I think that we'll have Internet access at Marina de La Paz, so I hope to update there.
03/13/2012, Marina Palmira
Whew! What a day.
Here we are from Alaska and we've been freezing at night. Jeez, I guess we've accommodated already. It's been in the low 60s and last night we added a blanket and slept very well. Holy smokes!

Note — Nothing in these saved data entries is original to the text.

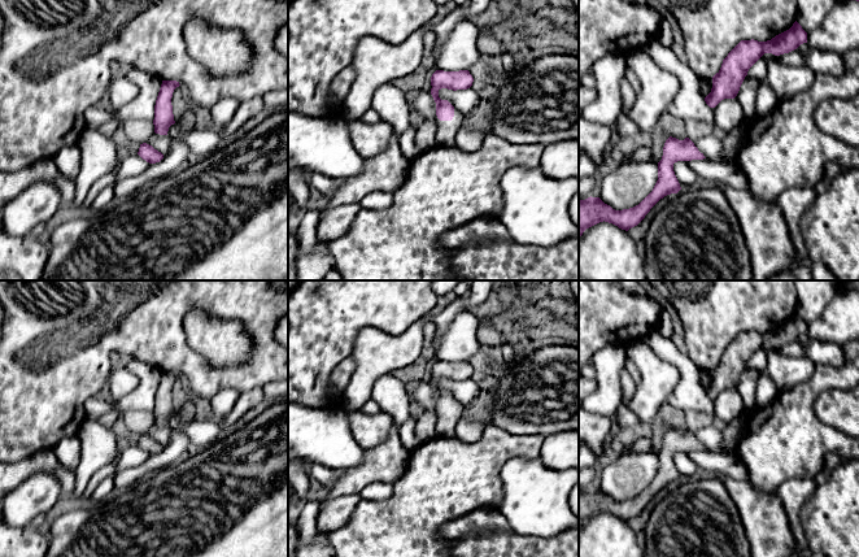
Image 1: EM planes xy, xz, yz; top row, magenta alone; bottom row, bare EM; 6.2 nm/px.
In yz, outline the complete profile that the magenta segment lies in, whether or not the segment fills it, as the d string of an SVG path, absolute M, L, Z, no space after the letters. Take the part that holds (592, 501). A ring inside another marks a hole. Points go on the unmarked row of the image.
M670 427L664 434L662 451L658 453L658 471L653 482L638 496L615 501L599 488L590 487L579 491L579 528L587 519L603 512L625 522L637 517L660 489L681 480L673 462L673 454L703 449L706 449L703 444L689 428L679 431Z

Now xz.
M436 361L431 367L431 386L436 393L436 406L440 412L452 412L454 408L454 397L448 391L439 388L441 379L467 380L472 377L474 369L468 361L444 362Z

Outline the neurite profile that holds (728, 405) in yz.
M734 390L721 391L714 400L714 415L723 422L729 423L734 419L744 418L744 400L740 392Z

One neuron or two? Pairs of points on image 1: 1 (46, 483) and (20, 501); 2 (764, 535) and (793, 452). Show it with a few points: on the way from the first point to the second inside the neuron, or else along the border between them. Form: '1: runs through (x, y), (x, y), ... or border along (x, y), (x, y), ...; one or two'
1: runs through (39, 490), (26, 501); one
2: border along (749, 479), (755, 488), (774, 492); two

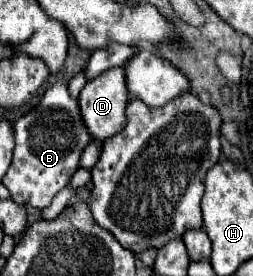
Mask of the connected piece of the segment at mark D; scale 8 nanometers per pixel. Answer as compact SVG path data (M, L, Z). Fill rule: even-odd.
M112 68L112 70L106 70L104 74L96 76L94 80L90 80L80 96L80 110L82 110L82 118L86 122L86 128L90 130L92 138L98 138L98 140L104 140L104 138L110 138L112 134L120 132L124 128L124 122L126 122L126 106L130 102L128 98L128 88L124 86L124 68Z

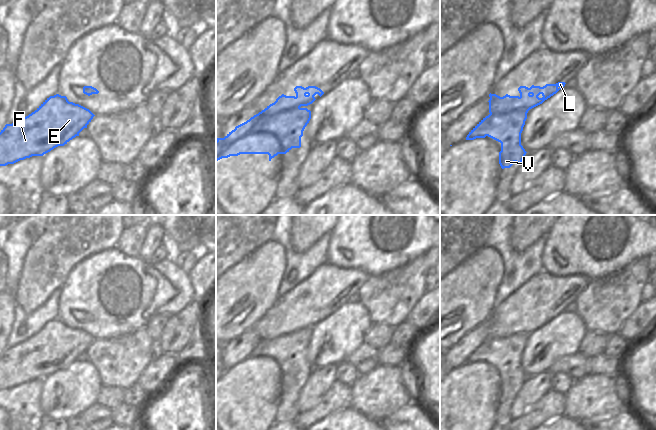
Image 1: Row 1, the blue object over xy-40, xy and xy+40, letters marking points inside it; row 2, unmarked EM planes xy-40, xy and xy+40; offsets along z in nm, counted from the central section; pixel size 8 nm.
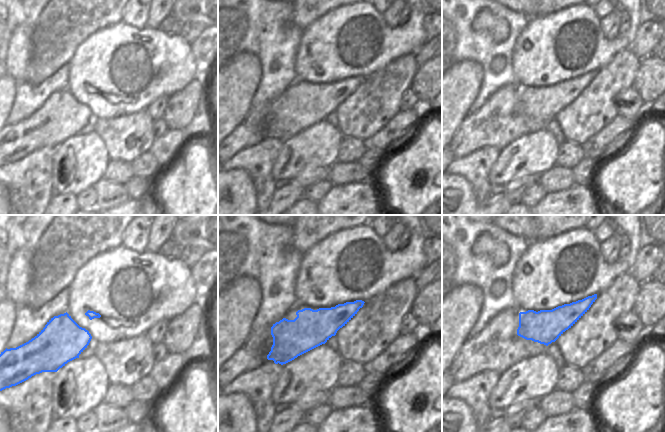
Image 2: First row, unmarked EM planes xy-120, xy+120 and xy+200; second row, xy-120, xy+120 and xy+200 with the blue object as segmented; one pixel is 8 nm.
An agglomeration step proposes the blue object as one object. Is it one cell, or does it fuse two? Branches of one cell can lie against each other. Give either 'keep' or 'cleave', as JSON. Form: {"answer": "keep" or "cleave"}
{"answer": "keep"}

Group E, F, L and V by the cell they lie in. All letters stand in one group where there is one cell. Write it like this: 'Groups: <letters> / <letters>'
Groups: E F L V.

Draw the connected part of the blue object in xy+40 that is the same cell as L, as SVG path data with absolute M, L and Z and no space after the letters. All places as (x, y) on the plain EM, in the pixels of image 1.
M565 306L546 308L543 311L520 310L519 320L506 318L500 321L489 318L489 339L483 342L467 359L466 364L486 360L501 367L499 388L510 392L514 386L521 388L526 375L521 369L521 357L530 333L542 328L565 310Z

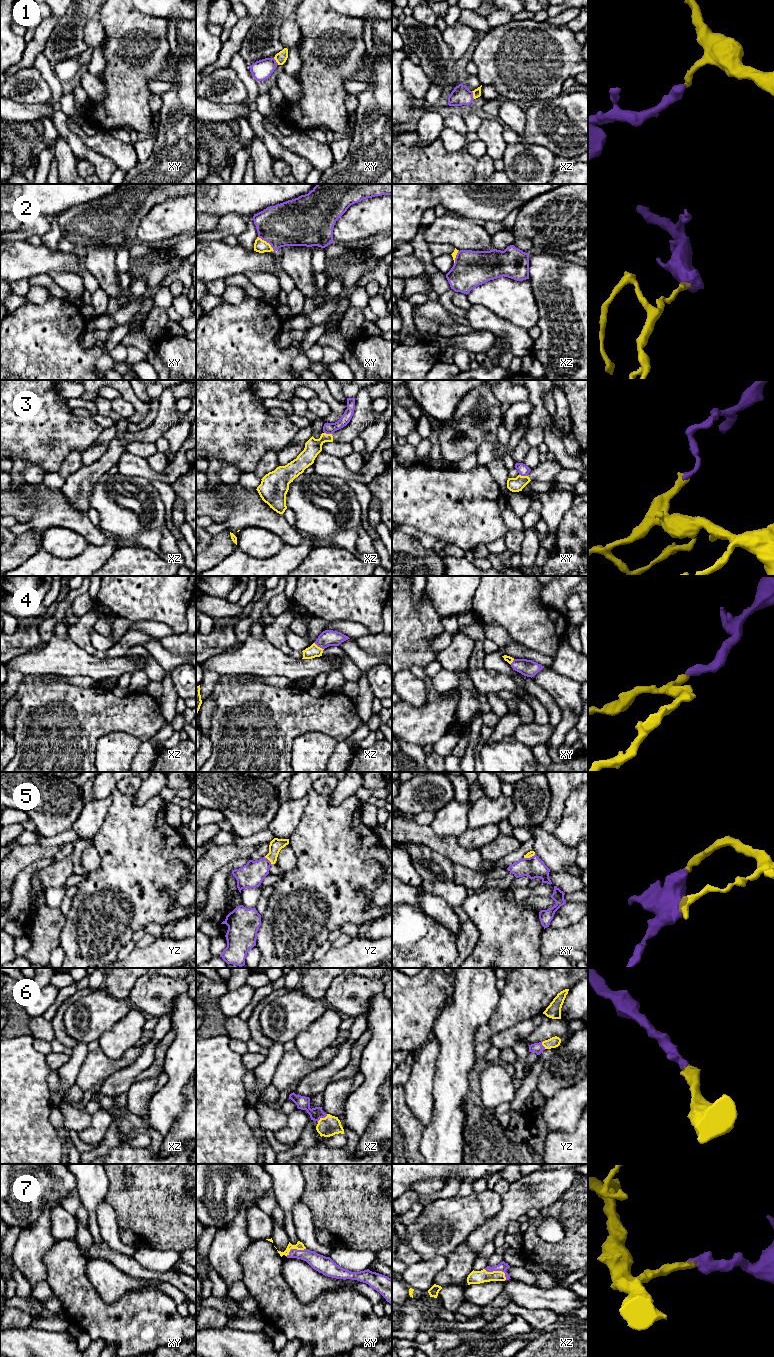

After morning rituals were complete, I started on rebuilding the outboard carburetor. I have been reading John Steinbeck's "Sea of Cortez", and in it, they also have a recalcitrant outboard that they named (to avoid law suites, they say) a Hanson Sea Cow. They ascribe to it a malevolent intent and demonic intelligence: it only runs when running is to an irrelevantly close destination. Otherwise, it seems to enjoy riding on the dinghy's transom and letting its propeller spin in the wake provided by the angry rowers. I empathize! Finally, I had analyzed the problem as a lacquered carburetor, caused by my not doing an adequate job of winterizing it. Leaving fuel in a carburetor is a sure way to provide hours of frustration, and I had done the job to myself. I don't accept karma as a life principle, but this had all the earmarks.
At any rate, while in Anchorage, I found and ordered the carburetor rebuild parts, a shop manual (a photocopy of one, anyway), and some spark plugs. I don't think that i mentioned that the outboard is a Sears Gamefisher 5.0 HP from the 1980s. Finding parts is, well, challenging. At any rate, I started this morning by removing and disassembling the carb, a reassuringly simple device. After a few hours of work, including half an hour of soaking in a carb cleaner solution that I purchased here in La Paz, I started reassembly. By the way, requesting a carburetor cleaner is not as easy as it sounds: I needed a cleaner into which one dips the entire carb, rather than the more common spray-on kind.
The first trial failed with gas pouring out of the carb onto the deck. After some thought, some deep reading of the manual, and some tinkering, trial 2 was successful. Really, it should be a great engine that will last for many years, I just have to give it a chance to run.
The bimini cover is on. The Sea Cow (what else can we call it now, even though it runs well?). We're starting to put our gear away since below decks is getting cleaned, thanks to Conni. The solar panels still dominate the saloon, but that's my next task: create the wiring system for them and get them working for us.
Plastic bottles of oil still litter the boat's interior. Tools are in storage boxes, but since the panels are on the port seat, I can't put them away. Conni has handled the jumble extremely well. For those of you who have been reading a while, remember that I spent a week in Petersburg ahead of Conni since I had to replace all the diesel hose and she just couldn't bring herself to live in an open diesel tank with tool everywhere.
Tomorrow, we'll try to mount sails and get the deck cleared. My job is the panels, of course. Our first set of guests arrive next Sunday.
Conni called that she wanted a cigar and asked what I thought. Well, yeah! She started a good Cubano and we slowly smoked it while dinner finished. The night was dark and our two current planets, Jupiter and Venus, were out and lightening the sky. Orion's belt and Orion, were also bright. Orion is overhead, here, rather than on the horizon. Normally, in AK, we see Orion when we're away from town in winter. It's odd when we can see him (Orion, of course) while wearing shorts.
We enjoyed dinner and our conversation moved from this and that to our plans for the next few legs. It seems that we're headed for the South Pacific! I'm so excited! Conni's completely on board. This leg in the Sea of Cortez, next leg the same but ending in Puerto Vallarta. That means in spring, 2013, we cross the Pacific. Wow! Momentous.